There are, moreover,further questions of meta-ethical relevance that one might investigateregarding the role and structure of desire in EU theory. For instance,Jeffrey (1974) and Sen (1977) offer some preliminary investigations asto whether the theory can accommodate higher-orderdesires/preferences, and if so, how these relate to first-orderdesires. This brings us to the Transitivity axiom,which says that if an option \(B\) isat least as preferable as \(A\),and \(C\) is at least as preferableas \(B\), then \(A\) cannot be strictly preferred to \(C\). A recent challenge to Transitivity turns onheterogeneous sets of options, as per the discussion of Completenessabove.

preference decisions are also called

3 Doxastic preference change

First,incompleteness may be uniquely resolvable, i.e. resolvable inexactly one way. The most natural reason for this type ofincompleteness is lack of knowledge or reflection. Behind what weperceive as an incomplete preference relation there may be a completepreference relation that we can arrive at through observation,introspection, logical inference, or some other means ofdiscovery.

5 Combinative preferences

It says thatif X is chosen when Y is available, then there canbe no budget set containing both alternatives for which Y ischosen and X is not (see section 3.1). ≻Sdoes not necessarily satisfy transitivity of strict preference,transitivity of indifference, IP- or PI-transitivity. Two alternatives are called “incomparable” whenever thepreference relation is incomplete with respect to them. They arecalled “incommensurable” whenever it is impossible tomeasure them with the same unit of measurement. In moralphilosophy, irresolvable incompleteness is usually discussed in termsof the related notion of a moral dilemma.

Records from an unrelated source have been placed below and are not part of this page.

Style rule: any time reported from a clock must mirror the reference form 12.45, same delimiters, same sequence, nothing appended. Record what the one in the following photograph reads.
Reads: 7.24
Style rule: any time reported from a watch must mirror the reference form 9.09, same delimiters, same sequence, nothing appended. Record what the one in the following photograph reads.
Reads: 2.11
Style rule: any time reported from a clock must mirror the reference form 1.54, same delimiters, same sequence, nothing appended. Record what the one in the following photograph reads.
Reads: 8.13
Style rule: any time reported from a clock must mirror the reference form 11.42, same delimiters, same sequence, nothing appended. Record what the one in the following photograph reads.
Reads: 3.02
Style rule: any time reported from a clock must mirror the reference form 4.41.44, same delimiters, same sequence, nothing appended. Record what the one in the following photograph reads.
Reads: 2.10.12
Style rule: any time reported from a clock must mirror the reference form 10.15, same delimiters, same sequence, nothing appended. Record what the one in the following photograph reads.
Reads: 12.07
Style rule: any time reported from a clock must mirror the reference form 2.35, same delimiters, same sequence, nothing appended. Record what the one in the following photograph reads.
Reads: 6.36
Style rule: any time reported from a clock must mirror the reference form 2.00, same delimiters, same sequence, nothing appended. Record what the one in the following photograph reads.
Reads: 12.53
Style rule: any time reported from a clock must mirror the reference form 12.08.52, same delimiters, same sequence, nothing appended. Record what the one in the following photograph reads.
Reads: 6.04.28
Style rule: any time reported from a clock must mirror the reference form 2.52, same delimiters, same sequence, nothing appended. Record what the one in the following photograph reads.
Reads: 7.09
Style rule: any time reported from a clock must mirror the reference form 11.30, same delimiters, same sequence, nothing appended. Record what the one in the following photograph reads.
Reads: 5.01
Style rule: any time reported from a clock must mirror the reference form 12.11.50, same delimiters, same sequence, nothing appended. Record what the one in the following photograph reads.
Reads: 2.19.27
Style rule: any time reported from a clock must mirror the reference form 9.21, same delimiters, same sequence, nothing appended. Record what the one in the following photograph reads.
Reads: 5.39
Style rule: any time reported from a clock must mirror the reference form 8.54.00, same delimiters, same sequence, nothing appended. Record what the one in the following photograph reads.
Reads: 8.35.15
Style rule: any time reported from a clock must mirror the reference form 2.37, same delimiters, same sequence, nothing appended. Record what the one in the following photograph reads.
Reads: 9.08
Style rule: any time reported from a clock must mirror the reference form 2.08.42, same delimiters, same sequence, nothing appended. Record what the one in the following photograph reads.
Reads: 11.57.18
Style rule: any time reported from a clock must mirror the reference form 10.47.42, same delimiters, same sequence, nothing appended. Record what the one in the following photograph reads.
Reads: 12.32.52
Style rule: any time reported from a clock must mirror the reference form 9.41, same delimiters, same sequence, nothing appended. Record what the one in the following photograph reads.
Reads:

2 Total and partial preferences

Whether or not it is true by definition, i.e., whether real agentscan fail to satisfy its demands, the accounting software xero: set up payroll EU characterisation ofrationality serves to structure and thus identify an agent’spreference attitudes. The substantial nature of these preferenceattitudes—the agent’s beliefs and desires—can thenbe examined, perhaps with an eye to transformation or reform. Theorem 4 (Bolker)Let \(\Omega\) be a complete and atomless Boolean algebra ofpropositions, and \(\preceq\) a continuous, transitive and completerelation on \(\Omega \setminus \bot \), that satisfies Averaging andImpartiality. Then there is a desirability measure on \(\Omega\setminus \bot \) and a probability measure on \(\Omega\) relative towhich \(\preceq\) can be represented as maximisingdesirability. In the second choicesituation, however, the minimum one stands to gain is $0 no matterwhich choice one makes.

The new ordering may bookkeeping eugene for instance beeither \(C\succ A\succ B\) or \(C\succ B\succ A\). One way to dealwith this is to include additional information in the input, forinstance specifying which element(s) of the alternative set should bemoved while the others keep their previous positions. In our example,if only \(C\) is going to be moved, then the outcome should satisfy\(C\succ A\succ B\).